Es gibt Menschen, denen wollen wir nicht die Hand schütteln weder zur Begrüßung noch zum Abschied. Meistens tun wir es dennoch, weil es der Anstand gebietet. Wirklich angenehm ist ein Händedruck nur, wenn wir unser Gegenüber mögen. Wird uns zudem beim Händeschütteln noch ein Lächeln geschenkt, ist das sehr wohltuend. Legt die Person, die uns die Hand gibt, zusätzlich ihre andere Hand leicht auf unseren Oberarm, dann entsteht sogar persönliche Nähe. Eine solche Berührung geht weit über die Bedeutung hinaus, die ein Händedruck ursprünglich hat: „Schau her, ich habe keine Waffe in der Hand.“ Ein solcher Händedruck sagt vielmehr: „Ich habe dich in mein Herz geschlossen.“ Welche Gründe auch immer es hat, warum sich Menschen die Hand reichen. Immer berühren sich dabei Handflächen und Handlinien. Wo Menschen sich die Hand geben, begegnen sich ihre Lebensgeschichten.

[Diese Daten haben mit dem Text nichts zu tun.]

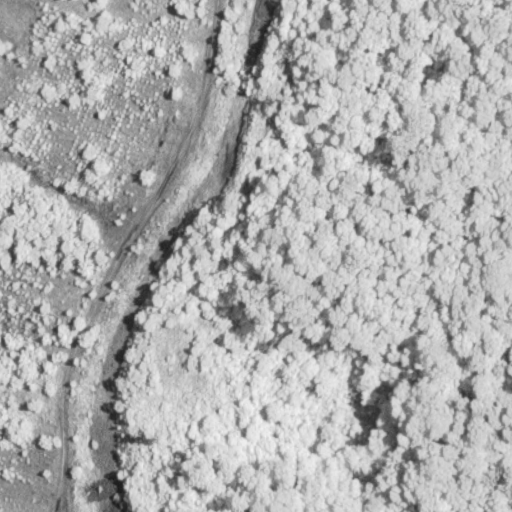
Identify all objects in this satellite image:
building: (249, 33)
quarry: (109, 214)
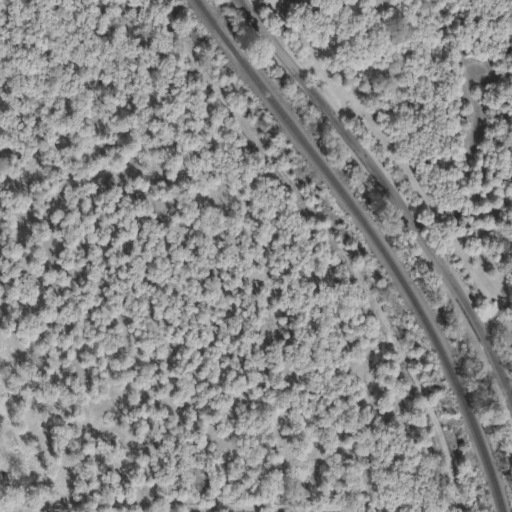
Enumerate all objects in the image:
building: (381, 5)
building: (381, 5)
road: (394, 179)
railway: (376, 240)
road: (497, 306)
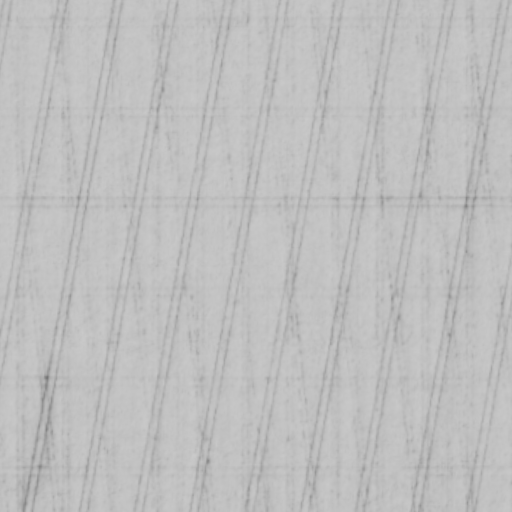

Auf Linien treffen wir auch in der Kapelle des St. Vincenz-Krankenhauses in Limburg. Auf der Stirnseite hinter dem Altar hat die Künstlerin Anne Hitzker-Lubin Linien aufgetragen. Sie stellen Lebenslinien dar. Manche laufen geradeaus, andere biegen sich, drehen Kreise. Überall treffen Lebenslinien auf andere Lebenslinien. Schnittpunkte, Tangenten entstehen. Diese Linien sind Sinnbilder unseres eigenen Lebens. Egal, ob wir schnurstracks unseren Weg gehen, oder ob wir uns eine Zeitlang im Kreis drehen. Immer kreuzt sich unser Weg mit dem Weg anderer Menschen. Viele Begegnungen sind belanglos. Andere beeindrucken uns tief. Eine Begegnung kann kurz wie ein Windhauch sein. Und doch reichen ein Blick oder ein Lächeln, und wir sind so berührt, dass nichts mehr so ist wie zuvor. Wo Lebenswege sich kreuzen, gerät manches aus der Bahn. Wo Menschen sich berühren, da bewegt sich etwas.

Inmitten der Linien auf der Stirnwand der Krankenhauskapelle hängt ein Kreuz. Das Kreuz steht im Zentrum des Linien- und Bogengewirrs. Ohne das Kreuz sähen die Geraden, Tangenten und Schnittpunkte aus, als wären sie zufällig an die Wand geworfen worden. So aber sind alle Linien und Kreise auf das Kreuz bezogen. Gottes Gegenwart im Kreuz hält die Lebenslinien auf der Wand zusammen. Gott ist auch in unserem Leben gegenwärtig. Auch wenn er uns keine Hand hinstreckt. Er berührt uns dennoch, denn er gibt unserem Leben Richtung, Sinn und Halt. Und das tut gut, gerade dann, wenn alles im Leben kreuz und quer läuft.